До этого разговора Ганибалу и в голову не приходило задумываться о таких вещах, как взросление женщин. Он понятия не имел, бывает ли у его подопечной женское недомогание. Кто бы мог подумать, что это обстоятельство может быть таким важным?
— Ей нужен другой демон, — вынес вердикт доктор. — Иначе никак. Мужчина, женщина, родственник или нет — не важно. Ей нужно создание, родственное ее сущности.
Ганибал схватился за голову и застонал. Как быть?
— Я так понимаю, связи с ее родственниками у вас нет.
— Нет. Да и не признают демоны полукровок.
— Тут уж от конкретной семьи зависит, но в целом — да. Чужую полукровку не признают, — вздохнул доктор. — Вот что мы сделаем: я пока в городе останусь, посмотрю, чем богаты местные аптеки. Может, лекарствами ее поддержим. А вы пока хорошенько подумайте — и, возможно, найдете выход.
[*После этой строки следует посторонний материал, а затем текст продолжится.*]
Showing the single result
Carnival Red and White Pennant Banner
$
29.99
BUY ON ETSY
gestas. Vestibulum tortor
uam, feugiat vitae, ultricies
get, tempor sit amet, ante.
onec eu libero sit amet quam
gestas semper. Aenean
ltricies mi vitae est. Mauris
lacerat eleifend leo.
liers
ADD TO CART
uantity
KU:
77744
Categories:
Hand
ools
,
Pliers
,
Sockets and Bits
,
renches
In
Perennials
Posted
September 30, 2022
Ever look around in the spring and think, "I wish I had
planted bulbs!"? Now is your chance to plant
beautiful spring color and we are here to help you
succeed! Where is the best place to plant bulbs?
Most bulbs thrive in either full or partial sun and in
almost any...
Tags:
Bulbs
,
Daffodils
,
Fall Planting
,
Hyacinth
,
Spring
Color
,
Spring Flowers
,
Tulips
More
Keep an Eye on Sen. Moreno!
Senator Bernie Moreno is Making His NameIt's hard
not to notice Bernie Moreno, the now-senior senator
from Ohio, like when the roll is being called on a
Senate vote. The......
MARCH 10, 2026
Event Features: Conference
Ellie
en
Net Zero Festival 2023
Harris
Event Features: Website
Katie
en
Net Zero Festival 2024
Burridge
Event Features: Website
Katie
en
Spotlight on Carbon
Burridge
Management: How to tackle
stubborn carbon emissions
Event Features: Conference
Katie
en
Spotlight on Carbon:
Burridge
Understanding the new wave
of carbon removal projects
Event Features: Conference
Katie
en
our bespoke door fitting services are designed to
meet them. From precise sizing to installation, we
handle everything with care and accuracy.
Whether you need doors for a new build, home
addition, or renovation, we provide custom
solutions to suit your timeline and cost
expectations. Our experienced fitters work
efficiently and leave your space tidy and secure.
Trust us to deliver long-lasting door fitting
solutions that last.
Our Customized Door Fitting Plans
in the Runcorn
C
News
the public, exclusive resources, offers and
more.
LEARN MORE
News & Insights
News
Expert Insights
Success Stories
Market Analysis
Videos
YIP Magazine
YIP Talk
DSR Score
Загоревшаяся надежда окончательно погасла в глазах кузнеца. Не знал он ничего о той женщине, что погибла по его вине. Теперь уж ничего не исправить.
Через две ночи воришка набрался храбрости (или глупости) и вновь стоял у кровати больной девушки. Он и сам не мог понять, почему эти печальные глаза так манят его, но не мог противиться их зову.
Он прекрасно знал, что хозяин дома вернулся, и потому пытался быть почти неслышным.
— Привет — шепнул ночной гость.
Агата посмотрела на него осуждающе, но промолчала.
— Я тебе цветы принес, — кивнул он на букетик из редкой красоты растений. Он не стал скупиться и честно купил его на рынке у заезжего торговца — на деньги, вырученные от продажи нескольких ножей, что стащил из хозяйского кабинета.
Только сейчас он подумал о том, какой нелепый поступок совершил. Цветы вызовут множество вопросов, и если девушка не рассказала о ночном воришке, то теперь ей все равно придется объяснить, откуда в ее комнате взялся букет. А раз так, то была не была.
— И… и подарок, — заикаясь от неловкости, продолжил мальчишка.
Золотой медальон, который они с братом не успели продать, раскачивался, свисая с пальцев.
— Зачем? — тихий вопрос.
— Ты грустная. Мне захотелось тебя порадовать.
Глупое, трижды глупое объяснение, но сказанного не воротишь. Потому он решил, что лучше молчать. Больше не говоря ни слова, воришка сделал шаг к кровати и аккуратно застегнул замочек на шее девушки, позволив кулону спрятаться за вырезом ночной сорочки.